- [Extract]:
* * *
The Application Installer
Dynamically Installing, Removing and Updating Applications
After applications have been packaged by the application-packager
, they can be installed by the application-manager at runtime. There are two interfaces for this functionality:
- a QML interface which can be used within the application-manager process, and
- a D-Bus interface which can be used by any process which is allowed to talk to the application-manager's
ApplicationInstaller
interface.
Both interfaces are very similar and both are documented in the ApplicationInstaller.
Note: A prerequisite for dynamically installed application packages is a valid installation location configuration for the application-manager.
Packages
The application-manager has its own Package Format. It comes with the appman-packager
command-line tool, which lets you create and verify those packages.
Installation Sources
When triggering a package installation, you have to provide a URL to the application-manager as the source of the package. Out of the box, the application-manager accepts the following schemes:
Scheme | Description |
---|---|
file:// | A local filesystem path. |
http:// , https:// and ftp:// | A remote path that will be downloaded via QNetworkAccessManager. |
socket:// | A path to a UNIX-domain socket in the local filesystem. This is very useful for streaming in packages, if you do not want to (or can) use the built-in downloader, or if your packages are wrapped inside another customer specific distribution file format. |
All of the above methods work asynchronously and also support streaming: this means that the actual installation is done while the package is being downloaded. If the package is successfully verified after the download, it only needs a quick finalization step. Otherwise, if an error occurred, the installation process is simply cancelled and rolled back.
* * *
- [What the exercise asks]: According to the application installer text, which command-line tool comes with the application-manager's Package Format?

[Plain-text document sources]
* * *
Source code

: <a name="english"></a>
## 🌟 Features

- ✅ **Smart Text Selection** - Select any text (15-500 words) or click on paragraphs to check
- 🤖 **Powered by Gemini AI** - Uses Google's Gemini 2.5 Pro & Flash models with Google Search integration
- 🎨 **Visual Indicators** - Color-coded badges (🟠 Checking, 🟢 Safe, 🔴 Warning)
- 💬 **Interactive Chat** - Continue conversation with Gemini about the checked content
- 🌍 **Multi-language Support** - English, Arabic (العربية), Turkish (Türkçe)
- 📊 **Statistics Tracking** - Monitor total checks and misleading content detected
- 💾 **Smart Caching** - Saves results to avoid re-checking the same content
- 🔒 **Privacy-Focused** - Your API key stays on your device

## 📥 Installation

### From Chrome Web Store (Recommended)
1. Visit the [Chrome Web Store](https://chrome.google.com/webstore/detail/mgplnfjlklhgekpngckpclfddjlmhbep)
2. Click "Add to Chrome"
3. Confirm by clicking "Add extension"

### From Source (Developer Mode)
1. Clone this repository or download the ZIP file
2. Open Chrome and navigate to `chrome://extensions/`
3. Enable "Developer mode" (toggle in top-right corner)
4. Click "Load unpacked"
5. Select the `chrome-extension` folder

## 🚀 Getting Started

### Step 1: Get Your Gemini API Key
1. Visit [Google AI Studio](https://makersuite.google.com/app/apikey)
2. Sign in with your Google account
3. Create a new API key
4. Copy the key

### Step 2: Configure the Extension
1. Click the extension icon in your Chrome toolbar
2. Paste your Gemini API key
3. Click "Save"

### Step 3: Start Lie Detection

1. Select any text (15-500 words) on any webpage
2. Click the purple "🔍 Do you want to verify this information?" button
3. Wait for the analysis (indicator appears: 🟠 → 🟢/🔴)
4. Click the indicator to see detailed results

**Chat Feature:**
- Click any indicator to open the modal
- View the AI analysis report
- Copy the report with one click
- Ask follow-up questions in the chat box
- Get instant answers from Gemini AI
* * *
- [Solution]: The appman-packager tool, which lets you create and verify packages.